TASK STATEMENT>
The required output is the lines below from the line containing "lua_Number r = 0.0;" to the line containing "neg = isneg(&s);", inclusive, retyped exactly. No other lines belong in it.

THE DATA>
[Start of Attachment]
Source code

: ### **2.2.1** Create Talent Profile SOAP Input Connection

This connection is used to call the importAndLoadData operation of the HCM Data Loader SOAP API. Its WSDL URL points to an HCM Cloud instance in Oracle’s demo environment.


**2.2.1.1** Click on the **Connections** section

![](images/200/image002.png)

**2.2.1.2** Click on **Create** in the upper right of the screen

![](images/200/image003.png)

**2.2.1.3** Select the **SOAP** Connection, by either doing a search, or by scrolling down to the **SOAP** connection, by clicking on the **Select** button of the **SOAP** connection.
[End of Attachment]
[Start of Attachment]
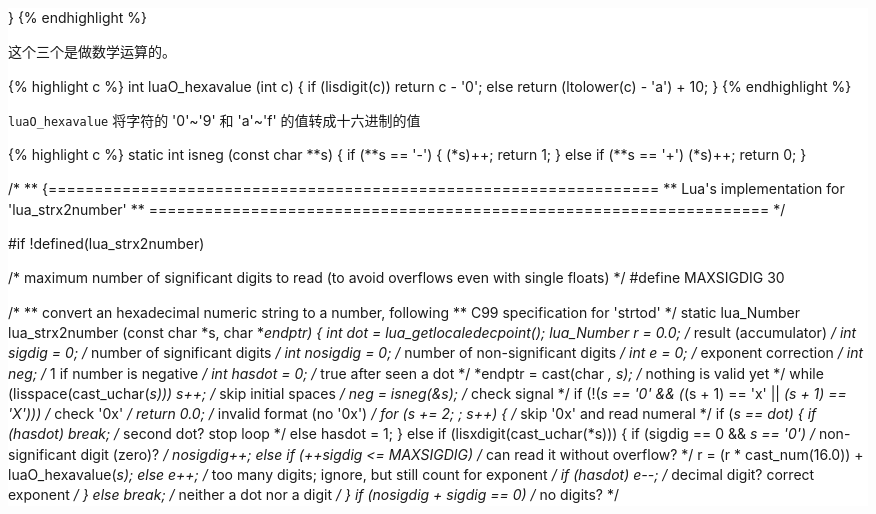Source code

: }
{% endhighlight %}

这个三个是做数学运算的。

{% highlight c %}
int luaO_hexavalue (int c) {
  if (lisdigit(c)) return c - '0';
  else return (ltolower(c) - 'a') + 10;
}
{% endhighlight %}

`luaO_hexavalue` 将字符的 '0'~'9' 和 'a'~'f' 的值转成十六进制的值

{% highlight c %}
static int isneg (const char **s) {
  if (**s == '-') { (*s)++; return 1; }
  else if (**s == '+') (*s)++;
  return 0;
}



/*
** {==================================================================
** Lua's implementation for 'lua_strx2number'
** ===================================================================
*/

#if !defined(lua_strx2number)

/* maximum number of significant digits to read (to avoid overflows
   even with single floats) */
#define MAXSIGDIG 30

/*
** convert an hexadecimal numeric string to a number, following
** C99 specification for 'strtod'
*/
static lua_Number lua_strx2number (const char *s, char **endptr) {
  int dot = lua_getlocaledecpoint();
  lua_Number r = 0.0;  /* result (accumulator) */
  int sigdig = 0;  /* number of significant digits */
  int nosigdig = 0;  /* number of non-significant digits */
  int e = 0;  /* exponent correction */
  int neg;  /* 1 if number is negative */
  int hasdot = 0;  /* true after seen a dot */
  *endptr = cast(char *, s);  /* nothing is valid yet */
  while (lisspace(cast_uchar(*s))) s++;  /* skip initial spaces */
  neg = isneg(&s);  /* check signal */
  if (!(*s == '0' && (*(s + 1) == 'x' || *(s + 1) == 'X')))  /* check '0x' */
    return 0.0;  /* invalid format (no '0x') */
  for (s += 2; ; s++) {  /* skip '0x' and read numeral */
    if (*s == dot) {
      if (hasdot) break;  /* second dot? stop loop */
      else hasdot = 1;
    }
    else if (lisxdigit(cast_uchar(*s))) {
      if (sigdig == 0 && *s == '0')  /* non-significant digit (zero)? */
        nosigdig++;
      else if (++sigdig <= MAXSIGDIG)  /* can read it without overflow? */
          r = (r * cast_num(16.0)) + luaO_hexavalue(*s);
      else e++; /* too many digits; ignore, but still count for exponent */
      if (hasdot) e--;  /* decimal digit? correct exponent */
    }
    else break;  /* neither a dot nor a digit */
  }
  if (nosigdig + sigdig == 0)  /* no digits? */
[End of Attachment]
ANSWER FOR THE TASK>
  lua_Number r = 0.0;  /* result (accumulator) */
  int sigdig = 0;  /* number of significant digits */
  int nosigdig = 0;  /* number of non-significant digits */
  int e = 0;  /* exponent correction */
  int neg;  /* 1 if number is negative */
  int hasdot = 0;  /* true after seen a dot */
  *endptr = cast(char *, s);  /* nothing is valid yet */
  while (lisspace(cast_uchar(*s))) s++;  /* skip initial spaces */
  neg = isneg(&s);  /* check signal */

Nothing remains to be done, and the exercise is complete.